What Australia and South Africa have in common is a high basic interest rate when compared to the United Kingdom.

The basic rate at the Bank of England is 0.25%, at the Reserve Bank of Australia it is 1.5% and at the South African Reserve Bank it is 7.0%.

If you could borrow at 0.25% and earn interest at 7%, would you not do it? It’s money for nothing.

Of course that is not strictly true as there are risks that the Rand falls, in which case your investment would be wiped out.

But investors certainly are doing it at present having observed that the risks of the so-called carry-trade have receded in 2017.

“Carry trade investors typically look for higher yielding currencies with low volatility – effectively trying to avoid the currencies where big daily swings can wipe out several weeks/months of yield gains,” says Christopher Turner, Global Head of Strategy at ING Wholesale Banking in London.

The Carry-to-Risk ratio is a popular method to assess this.

ING we look at the implied 3m yield on a variety of EM currencies and adjust them by 3m traded volatility – a gauge of expected volatility.

INR, BRL and RUB look the most attractive on this measure currently.

Carry to risk ratio

But, an assessment of the risks surrounding ZAR are also favourable, and it is not just against the Pound where the currency is profiting - the Euro, US Dollar and Yen are other candidates as funding currencies for the carry trade owing to the low interest rates on offer.
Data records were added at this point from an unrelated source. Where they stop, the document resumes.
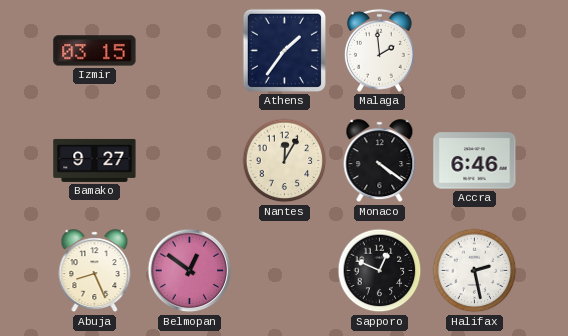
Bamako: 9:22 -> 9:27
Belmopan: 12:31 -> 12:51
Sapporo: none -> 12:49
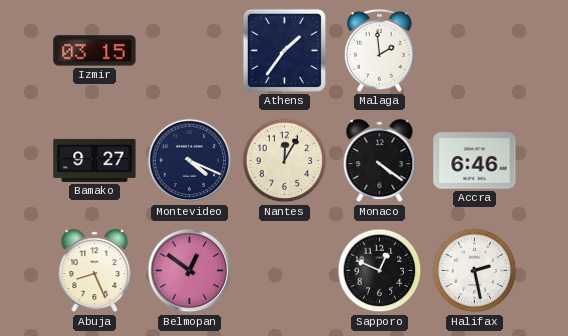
Montevideo: none -> 4:19
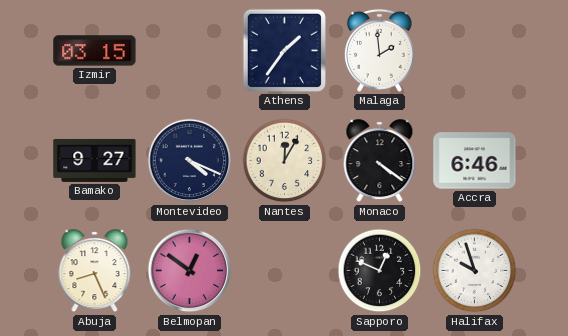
Halifax: 2:28 -> 9:57
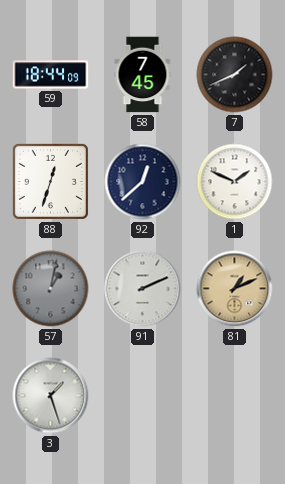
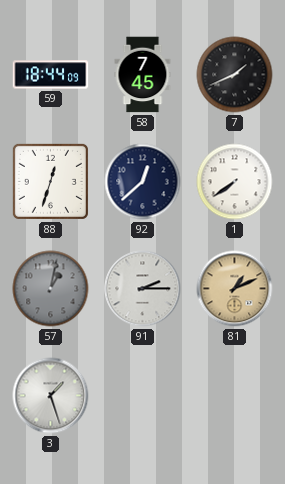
1: 1:49 -> 7:39
91: 2:11 -> 2:15
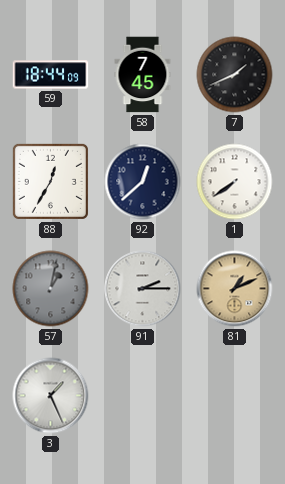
88: 12:33 -> 12:35
3: 1:27 -> 1:26
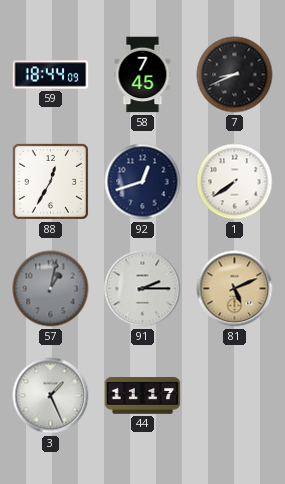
7: 1:41 -> 8:41
92: 12:38 -> 12:42
81: 1:11 -> 5:11
44: none -> 11:17
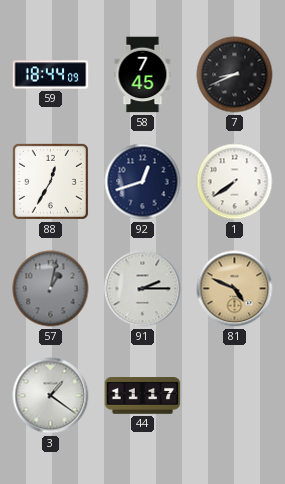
81: 5:11 -> 4:49
3: 1:26 -> 1:21
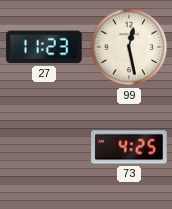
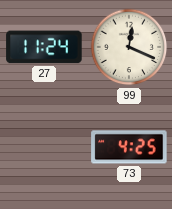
27: 11:23 -> 11:24
99: 12:28 -> 12:19
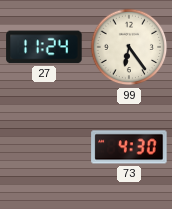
99: 12:19 -> 6:24
73: 4:25 -> 4:30
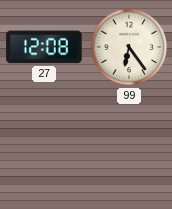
27: 11:24 -> 12:08
73: 4:30 -> none
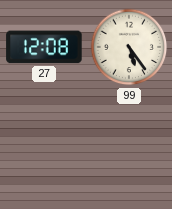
99: 6:24 -> 5:24
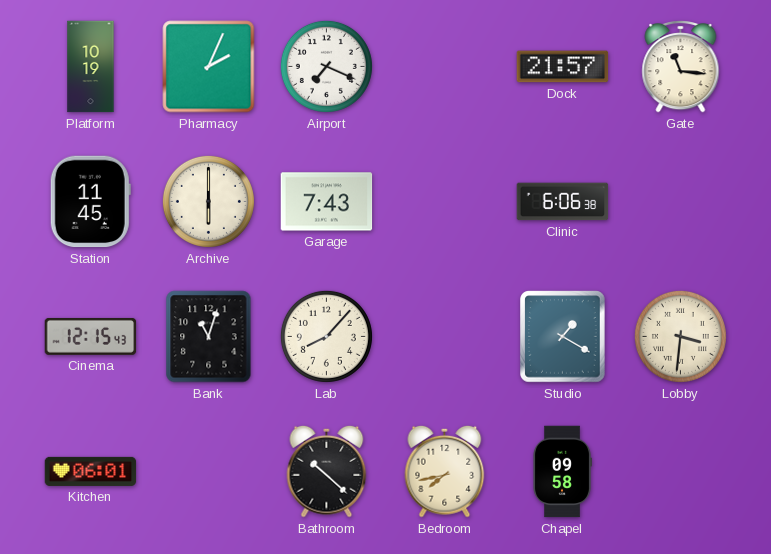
“The current environment has been favourable for carry currencies;” says Tejas Sathian at UBS in London.

Sathian says US Federal Reserve Chair Yellen’s testimony to the US senate this week should help maintain this environment as there is no sense of urgency to hike rates rapidly in a way that would destabilise emerging market currencies.

Investors generally turn to carry at times of rising growth prospects and lower volatility.

That the US is likley to maintain a gradual path of interest rises helps this stability.

Currently global growth forecasts are in the process of being revised higher with the IMG seeing 2017 and 2018 growth at 3.4% and 3.6% versus 3.1% in 2016.

“FX carry trades are starting to perform strongly, driven by expectations of synchronised global growth and a sense that carry can perform during a Fed tightening cycle – as it did over a decade ago. With cash levels still quite high and investors seemingly underweight EM, we would expect selected carry funded equally out of weighted USD, EUR and JPY to continue to perform well,” says Turner.